В полдень поезда изрыгают толпы крестьян с юга, их вышвырнули из латифундий, на каждом — почерневшее от дождей сомбреро, у каждого — фанерный чемодан да плетеная ивовая корзинка, и у всех на бечевке, обвязанной вокруг запястья, непременно висит вниз головой пара кур. Сантьяго ширится, и все они в конце концов отыщут пристанище в городском хаосе, кто в битком набитом многоквартирном доме, кто в растущих словно грибы домишках предместий. Будут кормиться супом из костей, фасолью, луком. Потом устроятся на работу, пойдут на любую, за любую плату.
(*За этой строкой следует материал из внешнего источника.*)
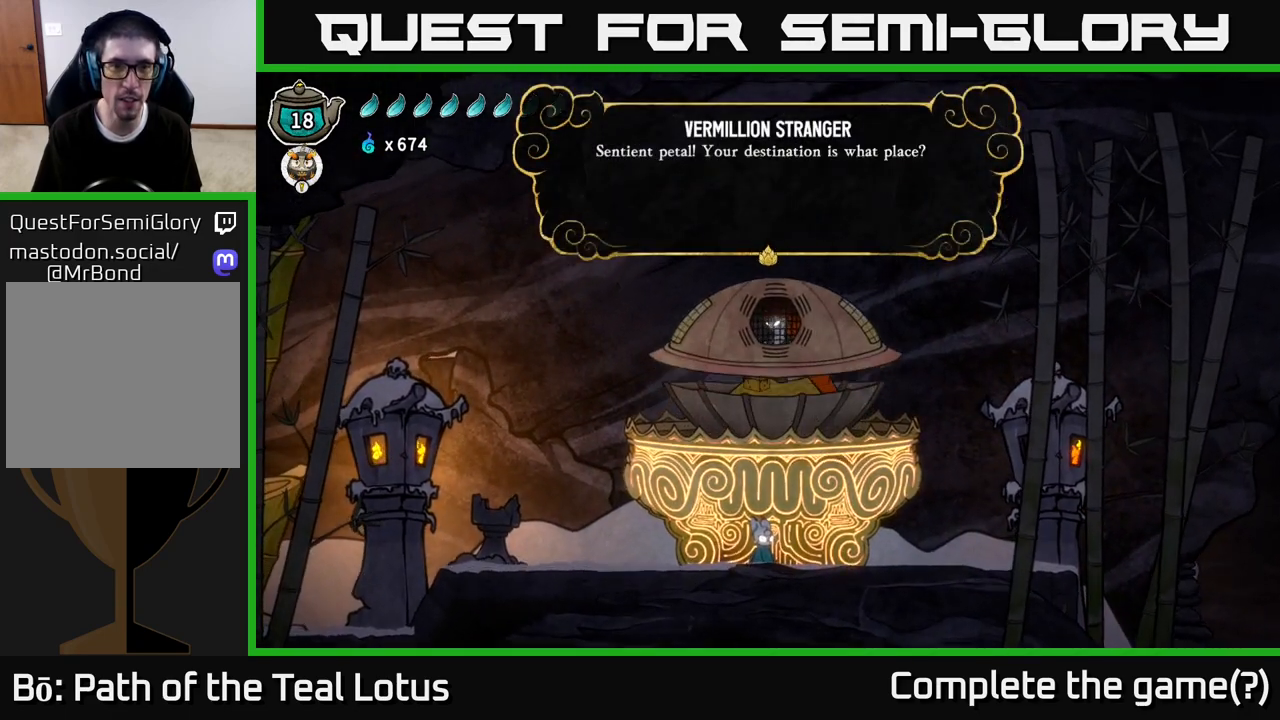
{"buttons": [], "left_stick": "center", "right_stick": "center", "events": [[83, "A", "down"], [183, "A", "up"]]}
Вступят в профсоюз; купят в рассрочку дешевенький приемник… За приезжими, будто акулы за косяком рыбы, идут всякие ловкачи, аферисты, мошенники, карманники. Постовой на углу смотрит на них, помахивает жезлом. Но не трогает. Какое ему дело?
Незадолго до трех проститутки, кислые, сонные, отправляются на дневной сеанс в кинотеатр «Сантьяго» смотреть новую мексиканскую мелодраму и плакать от всей души. Так приятно поплакать в темноте, всем вместе, дружно, невинно!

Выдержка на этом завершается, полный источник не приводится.